Thursday, April 25, 2024

The John Joseph Moakley Courthouse in Boston includes a U.S. Court of Appeals. (Photo: John Hawkinson)

Lawyers for Francisco Rodriguez-Guardado filed an emergency motion Monday morning in federal appeals court in Boston seeking his immediate release from jail because immigration authorities can no longer “reasonably foresee” his deportation. That’s because a Denver appeals court agreed he was likely to win an asylum claim and ordered Dec. 8 that he remain in the country during the litigation, a process that goes through “summer of 2018, if not far longer,” the motion says.

Rodriguez, a father of four U.S. citizen children, is a Massachusetts Institute of Technology custodian who sought asylum in 2006 and has been legally allowed to remain in the United States since 2011, when his asylum application was denied. He has no criminal record, and his lawyers are fighting parallel battles in federal appeals courts: reopening his asylum case in the 10th Circuit Court of Appeals in Denver; and, in the First Circuit Court of Appeals in Boston, a habeas corpus action over whether he can be detained at all.

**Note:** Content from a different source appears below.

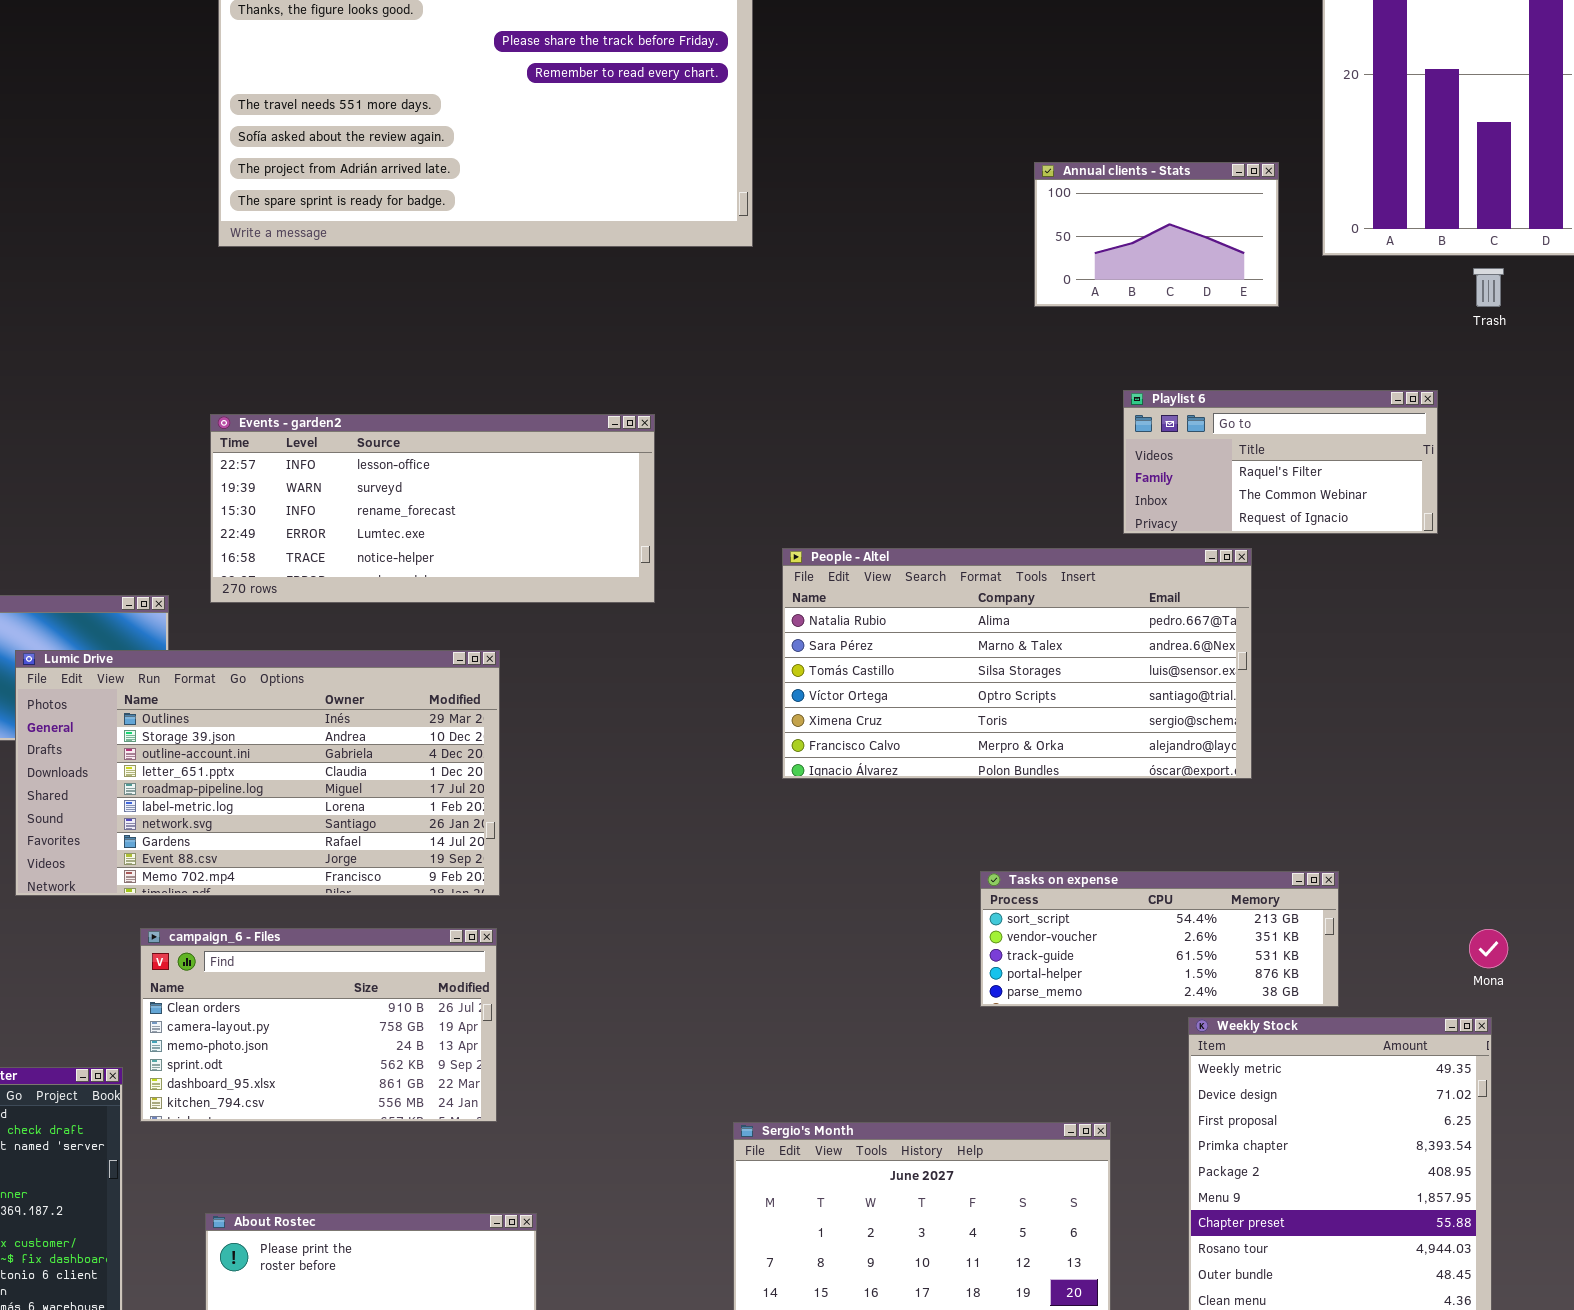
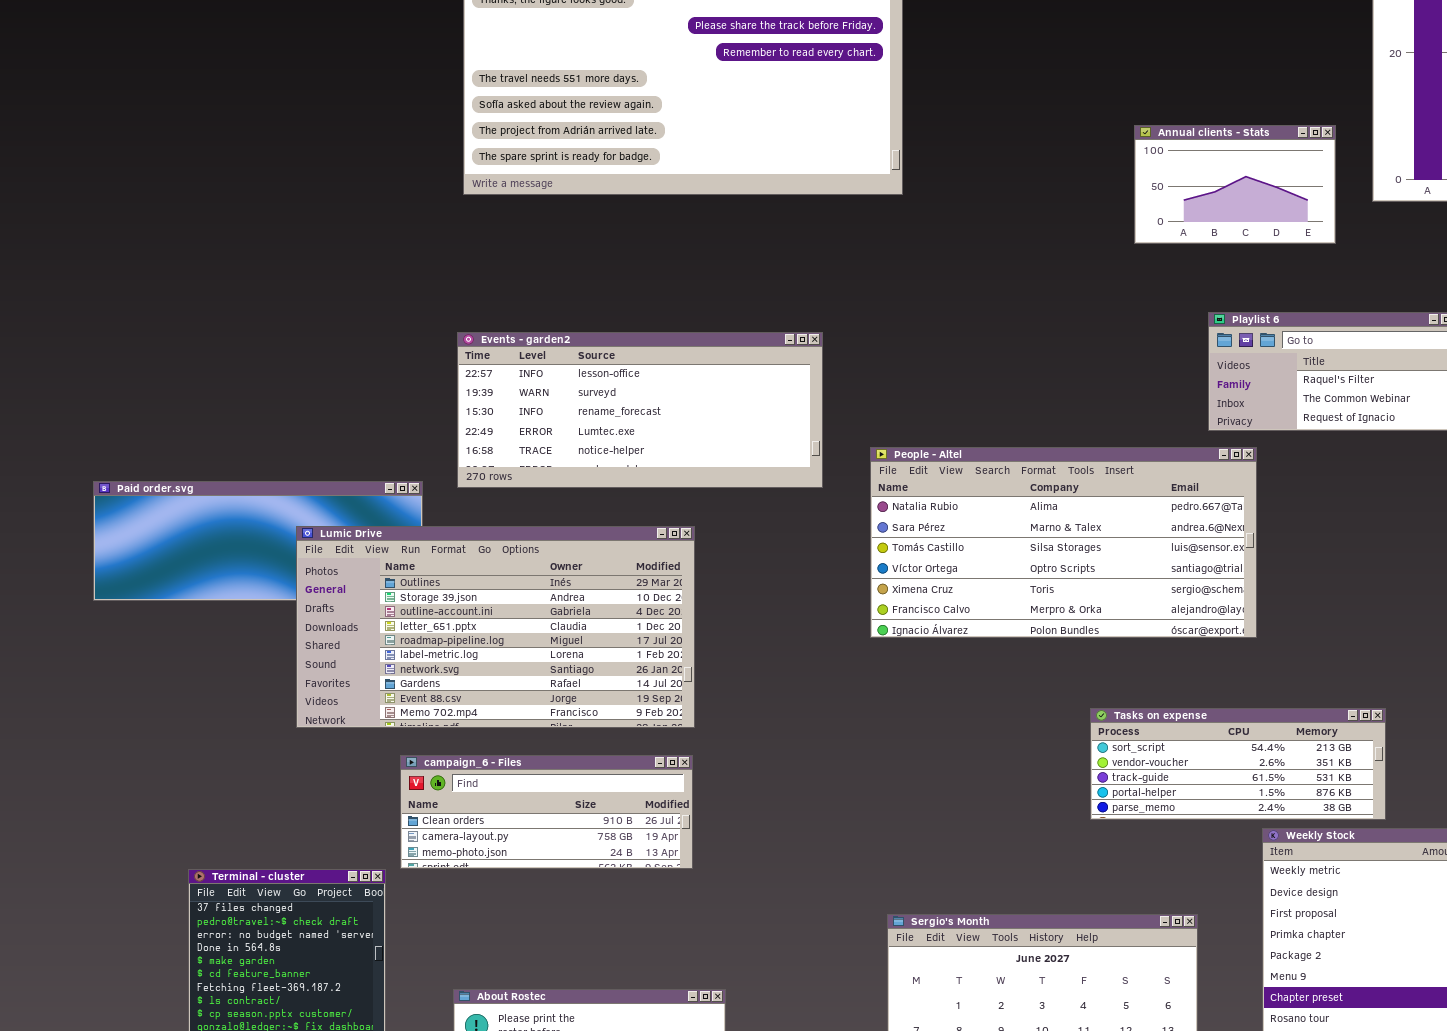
People - Altel: [782,548,1252,779] -> [870,447,1257,638], moved
campaign_6 - Files: [140,928,497,1122] -> [400,755,693,869], resized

In the week since the Denver appeals court ordered that Rodriguez remain in the country, his attorneys have “repeatedly sought to confirm with the government whether it intends to keep holding him in custody,” but have not received a “firm answer.”

The Department of Justice has not returned repeated calls and emails inquiring about Rodriguez in the past weeks. They did not respond Monday.

The motion asks the court to order immigration authorities to file a response by Wednesday, and says the government doesn’t oppose that schedule.

“Mr. Rodriguez-Guardado’s detention no longer has any legal basis,” his Goodwin Procter attorneys write, because “the power to detain exists only for a reasonable period, and only if there is a ‘significant likelihood of removal in the reasonably foreseeable future.’

“Mr. Rodriguez-Guardado’s detention has always been deeply legally suspect,” they write, but also note that when he was first detained on July 13, it was because immigration authorities planned to deport him on July 20.

Rodriguez’s attorneys also ask the court to keep his Boston appeal open even if they release him, because “the issues presented are ‘capable of repetition yet evading review.’” That is, the government might detain Rodriguez again and he should not have to go through the months-long process of litigating in the district court and appealing the district court’s decision to the appeals court, all for the same result.

The Boston appeals court was scheduled to hear from the government on the merits of Rodriguez’s release by Dec. 27, but it’s not clear how that interacts with this Wednesday’s deadline, if at all. The next date in the Denver court is Rodriguez opening brief, which is due Jan. 16.

His plea to the court also has a humanitarian edge. Rodriguez’s continued captivity means “that he remains unable to work and earn money for his family, or to spend the Christmas season with his newborn child, wife, and other U.S. citizen children,” they write.